Menuju Pariwisata Berkelanjutan
Belanja wisatawan asing meningkat lima kali lipat dalam satu dekade, menjadikan sektor pariwisata sebagai ekspor terbesar kedua Jepang setelah semikonduktor dan baja. Tantangan berikutnya adalah keberlanjutan.
Sejumlah destinasi sudah menerapkan sistem reservasi daring, pembatasan jumlah pengunjung, hingga pungutan khusus.
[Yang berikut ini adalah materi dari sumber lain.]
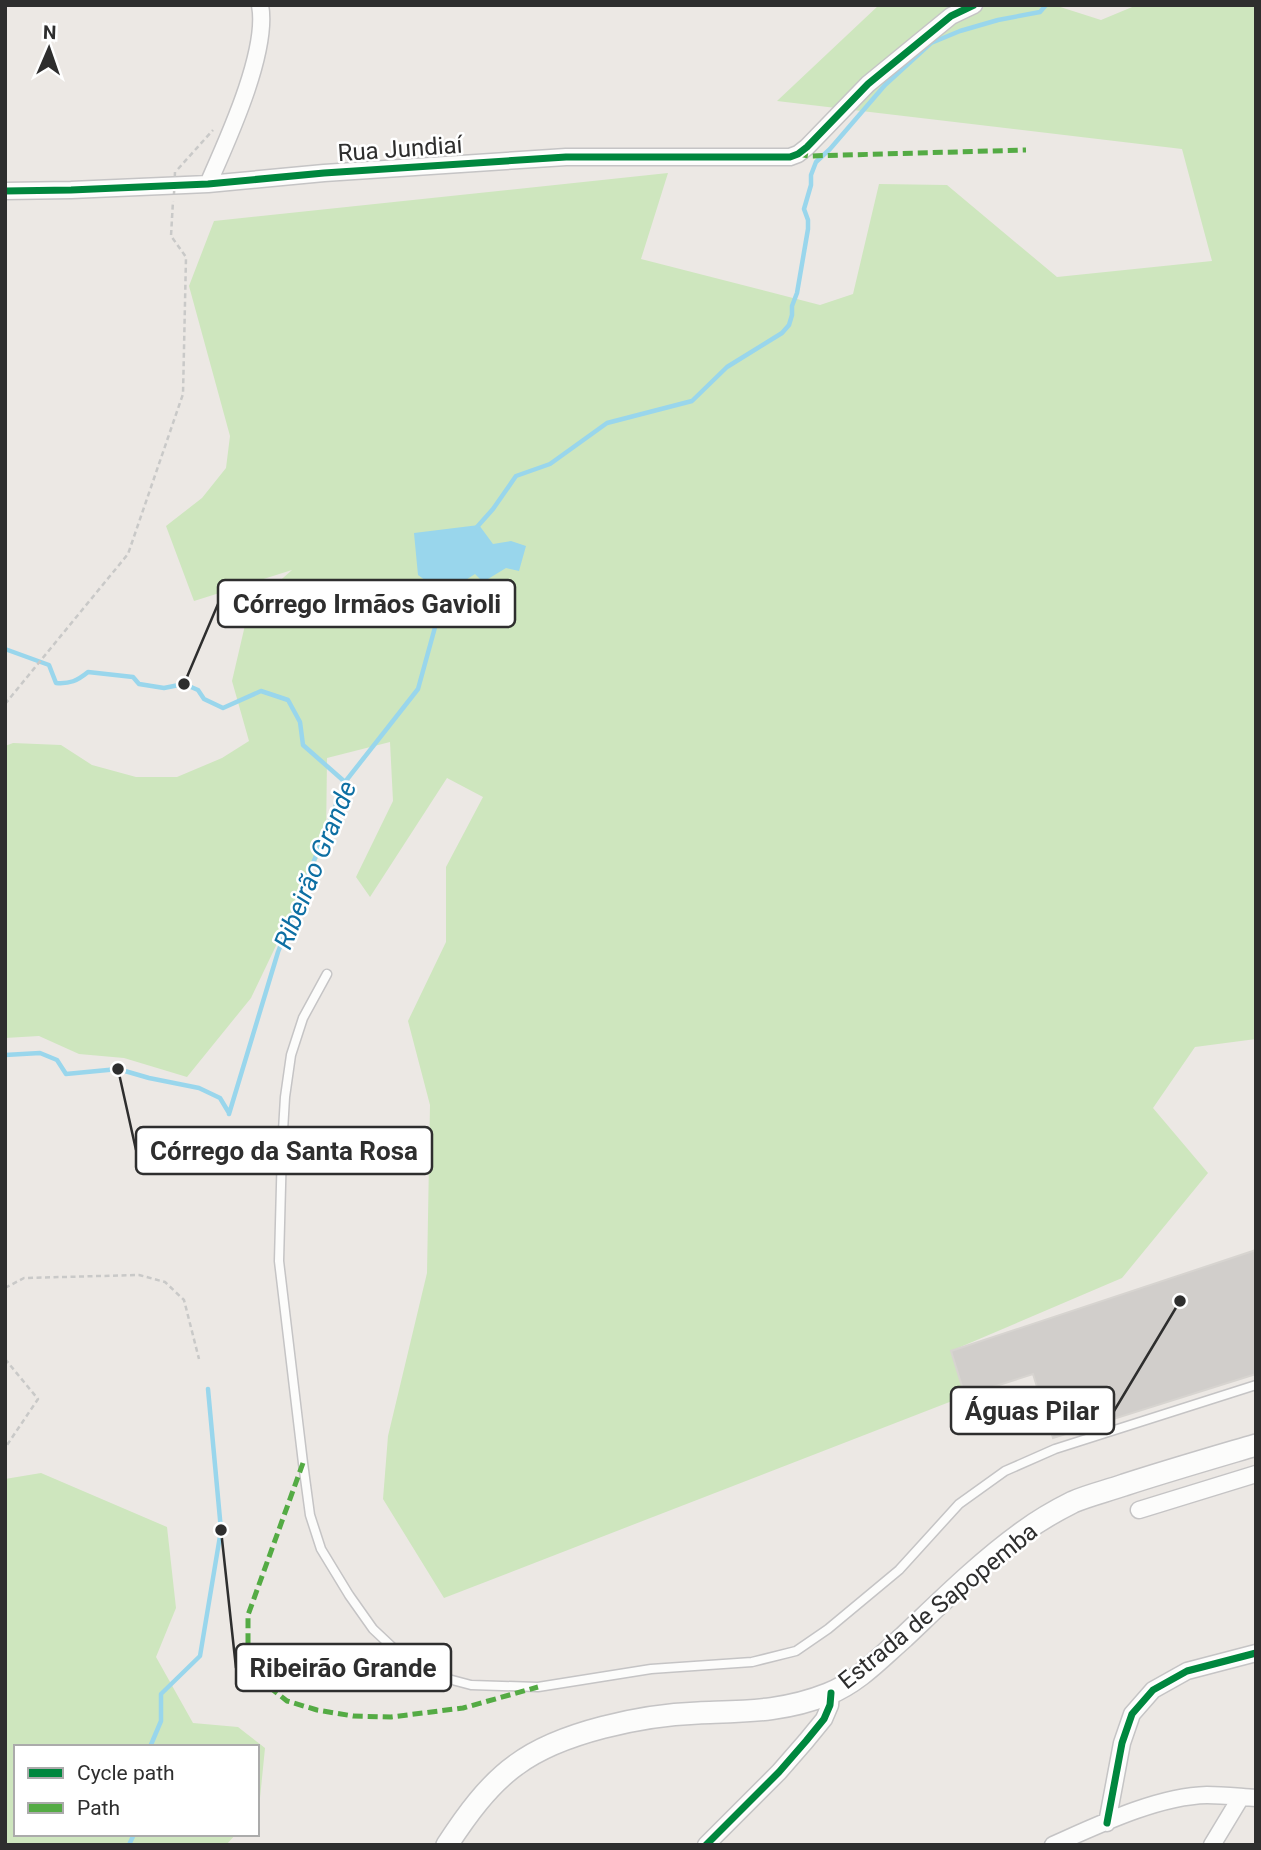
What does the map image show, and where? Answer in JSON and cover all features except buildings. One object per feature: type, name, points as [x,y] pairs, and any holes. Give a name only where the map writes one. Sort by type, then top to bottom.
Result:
[{"type":"main road","name":"Estrada de Sapopemba","points":[[447,1845],[495,1784],[516,1765],[561,1740],[658,1717],[783,1708],[831,1693],[852,1682],[879,1660],[976,1570],[1024,1531],[1073,1502],[1256,1446]]},
{"type":"street","points":[[208,184],[236,120],[253,67],[262,21],[260,5]]},
{"type":"street","name":"Rua Jundiaí","points":[[5,191],[208,184],[324,173],[566,157],[790,157],[807,147],[868,84],[951,16],[974,5]]},
{"type":"street","points":[[1139,1510],[1256,1474]]},
{"type":"street","points":[[1107,1823],[1122,1743],[1132,1714],[1153,1690],[1186,1671],[1256,1653]]},
{"type":"street","points":[[706,1845],[806,1741],[824,1719],[830,1705],[831,1693]]},
{"type":"street","points":[[1053,1845],[1146,1807],[1177,1799],[1205,1795],[1249,1798]]},
{"type":"street","points":[[1212,1845],[1249,1798]]},
{"type":"lane","points":[[327,974],[303,1018],[291,1055],[285,1097],[282,1162],[279,1261],[310,1515],[321,1549],[373,1629],[407,1661],[437,1676],[471,1685],[538,1687],[652,1669],[752,1662],[796,1651],[828,1629],[899,1570],[959,1504],[1005,1471],[1055,1449],[1256,1385]]},
{"type":"path","points":[[5,704],[128,554],[183,394],[186,257],[171,236],[175,172],[218,125]]},
{"type":"path","points":[[5,1288],[24,1279],[88,1276],[138,1275],[165,1282],[184,1300],[199,1359]]},
{"type":"path","points":[[5,1359],[38,1399],[5,1448]]},
{"type":"green space","points":[[879,5],[1054,5],[1101,20],[1137,5],[1256,5],[1256,1039],[1195,1047],[1153,1108],[1208,1173],[1122,1278],[951,1351],[965,1396],[444,1598],[383,1499],[388,1436],[427,1273],[430,1105],[408,1021],[446,942],[446,867],[483,797],[447,778],[370,897],[356,877],[393,801],[390,742],[327,758],[326,841],[251,998],[187,1077],[124,1058],[79,1054],[39,1036],[5,1038],[5,746],[13,743],[61,745],[92,765],[136,777],[177,777],[222,758],[249,741],[232,681],[249,608],[292,570],[194,601],[166,526],[202,498],[226,468],[230,436],[189,286],[214,221],[668,173],[641,259],[820,305],[853,294],[879,184],[947,185],[1057,277],[1212,261],[1182,149],[777,101]]},
{"type":"green space","points":[[41,1473],[167,1527],[176,1608],[156,1657],[193,1723],[238,1727],[265,1748],[259,1808],[259,1745],[14,1745],[14,1836],[234,1836],[226,1845],[5,1845],[5,1479]]},
{"type":"water","points":[[479,525],[493,544],[511,541],[526,546],[519,571],[506,568],[483,582],[475,574],[444,594],[418,575],[414,533]]},
{"type":"waterway","points":[[477,527],[516,476],[550,464],[607,423],[692,401],[727,367],[782,333],[789,325],[797,293],[808,229],[804,209],[816,162],[885,85],[931,43],[998,20],[1040,12],[1046,5]]},
{"type":"waterway","name":"Ribeirão Grande","points":[[229,1114],[278,952],[345,782],[418,689],[445,591]]},
{"type":"waterway","points":[[5,649],[49,665],[56,683],[73,681],[88,672],[133,677],[139,684],[164,688],[184,684],[198,690],[204,699],[223,708],[261,691],[288,700],[300,722],[303,745],[345,782]]},
{"type":"waterway","points":[[5,1055],[40,1053],[57,1060],[66,1074],[118,1069],[199,1088],[220,1098],[229,1113]]},
{"type":"waterway","name":"Ribeirão Grande","points":[[151,1745],[161,1721],[161,1694],[200,1656],[221,1530],[208,1389]]},
{"type":"waterway","name":"Ribeirão Grande","points":[[129,1845],[133,1836]]},
{"type":"marked path","points":[[798,154],[809,156],[1026,150]]},
{"type":"marked path","points":[[303,1463],[248,1615],[248,1646],[263,1682],[287,1701],[317,1710],[353,1716],[391,1717],[463,1708],[538,1687]]},
{"type":"cycle path","points":[[5,191],[208,184],[324,173],[566,157],[790,157],[807,147],[868,84],[951,16],[974,5]]},
{"type":"cycle path","points":[[1107,1823],[1122,1743],[1132,1714],[1153,1690],[1187,1671],[1256,1653]]},
{"type":"cycle path","points":[[706,1845],[806,1741],[824,1719],[830,1705],[831,1693]]},
{"type":"place","name":"Córrego Irmãos Gavioli","points":[[184,684]]},
{"type":"place","name":"Córrego da Santa Rosa","points":[[118,1069]]},
{"type":"place","name":"Águas Pilar","points":[[1180,1301]]},
{"type":"place","name":"Ribeirão Grande","points":[[221,1530]]}]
Jalur Yoshida di Gunung Fuji misalnya, kini membatasi hanya 4.000 pendaki per hari dengan biaya 4.000 yen untuk perawatan lingkungan.
“Pengurangan pengunjung serta upaya menjaga lingkungan akan menciptakan pariwisata berkelanjutan di Gunung Fuji,” kata Yoshiyuki Koizumi, pejabat Yamanashi Prefecture.
Japan Tourism Agency juga mendorong edukasi etika perjalanan. Bahkan, Japan National Tourism Organization (JNTO) menyatakan siap menghentikan promosi jika kunjungan terlalu membebani warga lokal.
“Ini butuh waktu penyesuaian karena lonjakan wisata belum terjadi selama 20–30 tahun terakhir,” kata Fukui.
Meski begitu, ia menilai inti masalah tetap positif. “Sebenarnya ini hal yang menyenangkan. Luar biasa melihat orang-orang dari seluruh dunia datang ke Jepang.”